We might take a look at our own modern lives and institutions. In what ways do we think we’re participating in God’s law/kingdom/plan? Are we doing the best we can? We might also take a look at our own modern institutions, especially religious ones. Where are we participating in God’s plan? If Jesus showed up, what would he see as problematic? And how would we respond, if he pointed out something that needed some Spring cleaning, and it turned out that it was something we really cherished or thought that we were doing well?

CONC

All this is to say that these sellers and moneychangers provided a necessary service. Did Jesus get angry at something unjustly? Was Jesus like me at Red Lobster? Maybe. I think it might depend upon where we imagine this happening. If it was within the Temple, then perhaps Jesus’ problem with the buying and selling concerned where it happened rather the fact that it happened in the first place. Perhaps it would have been okay with Jesus if the buying and selling happened outside of the temple and was always done justly.

When John wrote this Gospel, the Temple had been in ruins for about thirty years. He probably did not have had a clear idea what the sacrifices were like there—he might not have been aware of the important service the buyers and sellers offered.

The issue might have more to do with John’s understanding of Jesus than with how the historical Jesus himself. Perhaps Jesus was carried away by his anger, like I was at Red Lobster, or perhaps his anger was justified, unlike mine.

Jesus, like us, does not really have the choice to not ever be angry. Anger is not subject to our choices. It is something that happens all of its own accord. The question is not whether we will be angry, just like the question is not whether we will draw breath or not. If we are alive, we draw breath—and likewise, if we are alive, we will be angry, at least on occasion. Sometimes our anger will be wisely placed, and other times it will not be.

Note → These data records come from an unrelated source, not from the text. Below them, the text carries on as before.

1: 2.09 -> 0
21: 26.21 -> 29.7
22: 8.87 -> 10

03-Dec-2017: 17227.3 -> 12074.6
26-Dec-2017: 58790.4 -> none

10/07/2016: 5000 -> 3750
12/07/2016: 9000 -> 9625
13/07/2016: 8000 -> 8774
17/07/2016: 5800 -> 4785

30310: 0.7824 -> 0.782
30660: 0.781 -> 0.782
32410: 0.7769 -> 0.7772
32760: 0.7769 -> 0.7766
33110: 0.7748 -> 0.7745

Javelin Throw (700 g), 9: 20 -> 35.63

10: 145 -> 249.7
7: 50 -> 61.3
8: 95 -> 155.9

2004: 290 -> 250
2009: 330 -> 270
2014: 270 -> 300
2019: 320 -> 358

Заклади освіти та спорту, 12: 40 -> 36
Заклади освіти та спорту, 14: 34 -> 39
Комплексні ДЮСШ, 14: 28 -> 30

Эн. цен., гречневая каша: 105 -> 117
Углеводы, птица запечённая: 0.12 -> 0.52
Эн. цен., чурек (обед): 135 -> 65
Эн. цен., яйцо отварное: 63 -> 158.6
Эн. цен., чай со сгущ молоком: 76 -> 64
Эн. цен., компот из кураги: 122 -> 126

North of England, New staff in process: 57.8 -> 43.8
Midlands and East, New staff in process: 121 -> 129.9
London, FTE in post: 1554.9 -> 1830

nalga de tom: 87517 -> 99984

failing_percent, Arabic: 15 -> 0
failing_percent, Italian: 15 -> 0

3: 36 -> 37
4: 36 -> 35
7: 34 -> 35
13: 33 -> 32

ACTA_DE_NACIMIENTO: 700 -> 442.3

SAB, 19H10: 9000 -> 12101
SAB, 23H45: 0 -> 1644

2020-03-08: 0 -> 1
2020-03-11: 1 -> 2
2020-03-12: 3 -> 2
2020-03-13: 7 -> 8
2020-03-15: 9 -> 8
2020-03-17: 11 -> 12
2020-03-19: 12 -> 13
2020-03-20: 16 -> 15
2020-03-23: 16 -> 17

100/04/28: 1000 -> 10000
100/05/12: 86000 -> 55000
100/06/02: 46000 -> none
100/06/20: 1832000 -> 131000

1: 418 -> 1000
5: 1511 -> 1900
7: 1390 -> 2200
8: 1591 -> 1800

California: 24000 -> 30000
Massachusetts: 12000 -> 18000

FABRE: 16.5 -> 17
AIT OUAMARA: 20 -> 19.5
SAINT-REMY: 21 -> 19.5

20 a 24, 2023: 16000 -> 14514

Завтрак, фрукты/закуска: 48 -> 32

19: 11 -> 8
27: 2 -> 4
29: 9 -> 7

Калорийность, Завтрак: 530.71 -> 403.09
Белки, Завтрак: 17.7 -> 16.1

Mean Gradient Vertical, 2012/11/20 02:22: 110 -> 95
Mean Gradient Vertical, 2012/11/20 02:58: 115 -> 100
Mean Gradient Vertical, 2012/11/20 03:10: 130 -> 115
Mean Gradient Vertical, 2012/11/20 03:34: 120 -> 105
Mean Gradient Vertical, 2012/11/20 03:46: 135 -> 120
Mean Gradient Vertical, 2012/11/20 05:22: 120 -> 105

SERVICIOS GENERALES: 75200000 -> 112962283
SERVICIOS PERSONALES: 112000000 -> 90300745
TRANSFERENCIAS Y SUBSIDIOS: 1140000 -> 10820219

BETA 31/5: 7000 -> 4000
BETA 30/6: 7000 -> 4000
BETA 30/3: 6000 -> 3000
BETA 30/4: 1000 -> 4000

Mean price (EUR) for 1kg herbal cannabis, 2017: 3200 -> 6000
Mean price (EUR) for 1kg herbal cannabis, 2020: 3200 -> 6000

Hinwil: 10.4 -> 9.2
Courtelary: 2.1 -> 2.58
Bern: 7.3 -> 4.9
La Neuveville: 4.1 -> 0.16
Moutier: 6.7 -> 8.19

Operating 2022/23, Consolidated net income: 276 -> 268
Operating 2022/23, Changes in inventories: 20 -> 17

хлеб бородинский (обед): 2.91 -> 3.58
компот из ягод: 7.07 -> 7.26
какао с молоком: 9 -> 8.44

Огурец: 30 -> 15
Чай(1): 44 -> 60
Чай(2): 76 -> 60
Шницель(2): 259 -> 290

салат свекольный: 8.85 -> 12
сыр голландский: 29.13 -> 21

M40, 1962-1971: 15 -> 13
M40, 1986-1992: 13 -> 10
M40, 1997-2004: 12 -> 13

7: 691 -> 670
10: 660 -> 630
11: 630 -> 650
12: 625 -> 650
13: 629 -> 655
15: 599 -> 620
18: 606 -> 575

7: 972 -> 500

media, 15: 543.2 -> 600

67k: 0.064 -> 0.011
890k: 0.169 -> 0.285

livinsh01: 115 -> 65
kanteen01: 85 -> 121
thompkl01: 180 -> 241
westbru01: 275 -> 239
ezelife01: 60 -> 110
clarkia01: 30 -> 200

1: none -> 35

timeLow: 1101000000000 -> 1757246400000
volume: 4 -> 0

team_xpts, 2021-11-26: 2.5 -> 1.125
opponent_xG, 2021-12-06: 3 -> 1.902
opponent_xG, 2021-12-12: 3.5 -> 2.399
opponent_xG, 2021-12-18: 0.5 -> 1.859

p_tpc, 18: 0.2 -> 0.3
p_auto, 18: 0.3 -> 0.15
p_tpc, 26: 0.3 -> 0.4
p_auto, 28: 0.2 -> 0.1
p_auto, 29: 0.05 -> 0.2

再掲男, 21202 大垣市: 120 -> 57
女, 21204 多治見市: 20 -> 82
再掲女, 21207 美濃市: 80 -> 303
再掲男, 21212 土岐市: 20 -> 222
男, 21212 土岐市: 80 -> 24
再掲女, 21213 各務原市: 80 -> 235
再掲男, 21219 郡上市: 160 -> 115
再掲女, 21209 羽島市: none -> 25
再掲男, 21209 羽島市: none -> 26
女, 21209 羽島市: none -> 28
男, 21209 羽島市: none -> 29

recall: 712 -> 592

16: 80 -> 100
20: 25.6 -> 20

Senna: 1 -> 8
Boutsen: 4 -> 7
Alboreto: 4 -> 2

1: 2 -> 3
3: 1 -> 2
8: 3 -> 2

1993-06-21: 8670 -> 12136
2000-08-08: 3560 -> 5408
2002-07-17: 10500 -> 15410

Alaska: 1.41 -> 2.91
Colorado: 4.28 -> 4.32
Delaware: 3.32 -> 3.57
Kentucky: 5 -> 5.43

Ultimately, it is our bodies that generate anger, and our bodies over time learn when and to what degree it will generate anger. Sometimes our bodies, often because of trauma, generate anger in contexts where it is not helpful. But over time, our bodies can sometimes re-learn more helpful responses. Over time.

It does no one any good to pretend you are not angry when you are. So—let us be angry—because we’re going to be anyways. Let us be angry at injustice, but then let us try to overcome that injustice not with anger, but with compassion and love. Let us be honest with ourselves, with God, and with each other. And may the God of peace be with us, even in the midst of our anger.